Impact: What makes this project unique? What impact will this make?

Most delta-neutral or IL-insurance hooks reduce the loss statistically. ybAMM removes the term itself with the L=2 math, ported from Egorov's Vyper contract and fuzz-checked against it for exact equality, so the curve is provably the real thing.

The part I am proudest of is that it runs. It is live on Unichain Sepolia with a real Chainlink feed and a real cross-chain Reactive loop on Lasna. A deposit lands under target, the keeper notices, and the position re-levers to 50% with nobody touching it. I even caught a live race between the drift watcher and the cron heartbeat and fixed it so callbacks read live state and converge instead of stacking. That whole incident is on-chain with tx hashes in the repo.
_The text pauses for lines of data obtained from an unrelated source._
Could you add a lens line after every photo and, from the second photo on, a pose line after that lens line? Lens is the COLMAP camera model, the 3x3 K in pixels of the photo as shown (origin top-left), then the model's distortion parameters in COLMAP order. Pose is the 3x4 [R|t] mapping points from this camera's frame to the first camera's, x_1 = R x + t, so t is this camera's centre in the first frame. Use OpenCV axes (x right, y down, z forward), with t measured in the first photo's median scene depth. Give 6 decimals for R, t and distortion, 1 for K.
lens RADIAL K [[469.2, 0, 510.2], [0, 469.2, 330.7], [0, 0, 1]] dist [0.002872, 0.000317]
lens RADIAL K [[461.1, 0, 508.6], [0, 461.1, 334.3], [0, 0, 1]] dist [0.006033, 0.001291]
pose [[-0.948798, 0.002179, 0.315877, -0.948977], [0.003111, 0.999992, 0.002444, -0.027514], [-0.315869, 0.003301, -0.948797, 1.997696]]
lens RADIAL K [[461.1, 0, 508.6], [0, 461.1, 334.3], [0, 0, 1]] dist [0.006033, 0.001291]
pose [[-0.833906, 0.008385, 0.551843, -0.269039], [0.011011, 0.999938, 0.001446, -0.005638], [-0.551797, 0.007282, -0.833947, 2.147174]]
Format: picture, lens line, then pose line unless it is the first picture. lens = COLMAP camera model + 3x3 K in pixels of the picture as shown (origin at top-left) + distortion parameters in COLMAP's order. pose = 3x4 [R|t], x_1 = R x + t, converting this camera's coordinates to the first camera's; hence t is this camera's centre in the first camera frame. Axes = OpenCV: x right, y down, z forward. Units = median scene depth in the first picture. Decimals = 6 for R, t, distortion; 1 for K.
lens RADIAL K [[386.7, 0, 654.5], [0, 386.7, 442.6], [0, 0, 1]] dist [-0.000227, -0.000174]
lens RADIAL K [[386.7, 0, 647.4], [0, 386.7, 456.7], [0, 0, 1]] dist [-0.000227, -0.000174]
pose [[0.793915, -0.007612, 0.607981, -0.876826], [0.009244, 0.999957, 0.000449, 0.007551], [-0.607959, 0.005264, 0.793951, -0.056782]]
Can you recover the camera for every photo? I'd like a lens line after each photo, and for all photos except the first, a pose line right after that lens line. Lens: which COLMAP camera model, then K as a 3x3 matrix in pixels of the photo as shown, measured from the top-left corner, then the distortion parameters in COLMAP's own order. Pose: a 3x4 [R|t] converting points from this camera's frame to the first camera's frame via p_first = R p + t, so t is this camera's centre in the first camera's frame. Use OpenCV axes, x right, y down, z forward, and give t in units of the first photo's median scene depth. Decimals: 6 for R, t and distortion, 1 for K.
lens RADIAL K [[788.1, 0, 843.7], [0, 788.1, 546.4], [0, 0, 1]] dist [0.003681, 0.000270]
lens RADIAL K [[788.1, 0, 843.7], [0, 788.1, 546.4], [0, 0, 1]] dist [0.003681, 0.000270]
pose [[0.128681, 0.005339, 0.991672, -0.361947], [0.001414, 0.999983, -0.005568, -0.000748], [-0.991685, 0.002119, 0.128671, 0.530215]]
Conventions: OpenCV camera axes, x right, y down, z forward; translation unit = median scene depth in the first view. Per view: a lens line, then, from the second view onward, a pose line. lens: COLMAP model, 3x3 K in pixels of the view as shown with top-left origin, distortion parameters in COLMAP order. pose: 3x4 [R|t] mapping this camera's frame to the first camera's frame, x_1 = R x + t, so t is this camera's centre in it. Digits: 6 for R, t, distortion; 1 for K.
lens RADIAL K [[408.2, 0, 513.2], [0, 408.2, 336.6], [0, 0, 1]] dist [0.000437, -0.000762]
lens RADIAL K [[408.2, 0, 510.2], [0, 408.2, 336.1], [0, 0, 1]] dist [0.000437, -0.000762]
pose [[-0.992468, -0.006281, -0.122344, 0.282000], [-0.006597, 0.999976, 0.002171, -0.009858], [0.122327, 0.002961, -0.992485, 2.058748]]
Challenges: What was challenging about building this project?

The architecture moved twice before it was right. I started with the debt leg on Aave across chains through TheCompact, which worked on a fork but meant the collateral backing swaps was not the collateral backing the loan. Then a two-route version on Euler ended up being two half-systems pretending to be one product. I threw both away and collapsed everything into a single hook whose inventory is one Euler account. Deleting working code is hard, but the one-primitive version is the only honest one.

The other hard part was the cross-chain automation: getting Reactive to fire a callback from Lasna back to the hook with replay keys and auth on both legs, and learning from the live double-borrow race that two keepers acting on one condition must read state at execution, not trust the event that triggered them.